Some popular comic books include:

  1. Superman and Action Comics.
  2. Batman and his related books: Detective Comics, Robin, and Nightwing
  3. The X-Men family of books: X-Men Legacy, Uncanny X-Men, Young X-Men, and X-Force. Following the adventures of a group of heroes and villains who believe themselves evolved.
  4. Green Lantern, and the related book, Green Lantern Corps.
  5. The Amazing Spider-Man

Translated comic books from Japan, known as "Manga" are also popular with children and teens.

In 1954, the Comics Magazine Association of America found a disturbing trend with indecent subject matter becoming more prominent in comic books. Supposed homosexual subtext in many superhero related publications was brought to attention by the Dr. Fredric Wertham's book Seduction of the Innocent, for example the book misinterpreted Batman's relationship with Robin as homosexual . After a testimony from William Gaines in an attempt to defend the books his company published, the code was placed on all books which followed a strict list of regulation.

As the CMAA had no legal authority, during the sixties, there was a large underground comic movement, driven by talent such as R. Crumb. By the seventies, the Comics Code Authority logo was no longer sought as publishers went ahead and became socially conscious, like a popular run on Green Arrow by Neal Adams and Dennis O'Neil wherein issues such as Heroin addiction were addressed.

The last publisher with every book approved by the Comics Code Authority was Archie Comics, abandoned the code in 2010 rendering the Code defunct.

Comic Books have come to be accepted as literature over the years, for example, Art Spigelman's graphic novel Maus won the Pulitzer prize, an honour also held by the Classic To Kill a Mockingbird. Alan Moore's Watchmen received overwhelming critical acclaim, attracting many adults to comic books, and appeared on Time's "All-TIME 100 greatest Novels" list.

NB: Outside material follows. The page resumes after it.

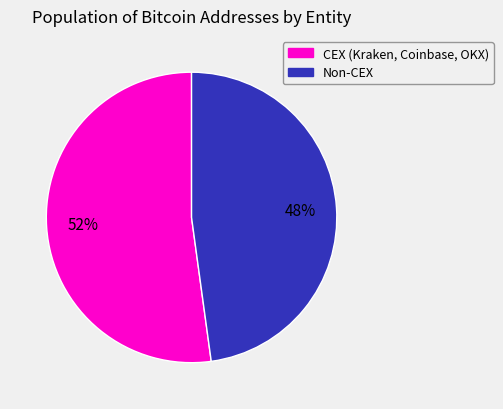

Which has a higher value, CEX (Kraken, Coinbase, OKX) or Non-CEX?

CEX (Kraken, Coinbase, OKX)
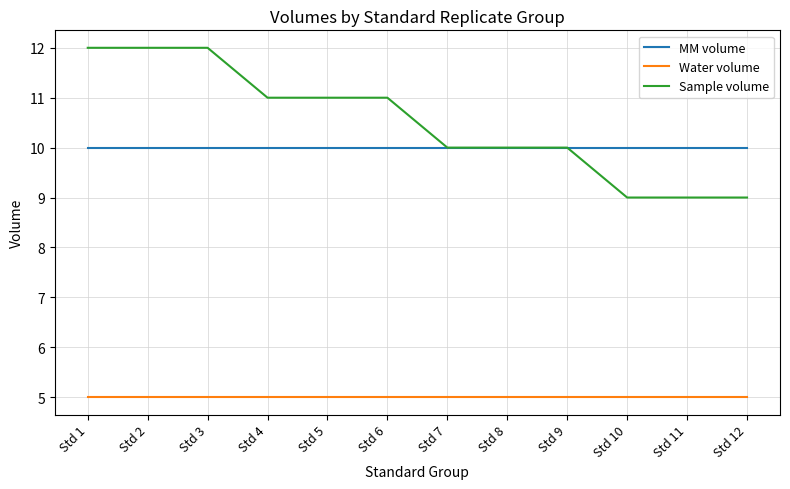

The value of MM volume at Std 12 is 10. True or false?

True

Unfortunately, like many elements of entertainment, comic books had been hijacked to promote SJW themes including forced diversity, which had its roots in leftist CEO of Marvel Comics Joe Quesada's hiring of Sana Amanat specifically to change the direction of not just Marvel Comics, but also comic books as a whole, who like her brother Omar Amanat in Hollywood tried to push far-left politics into the storylines.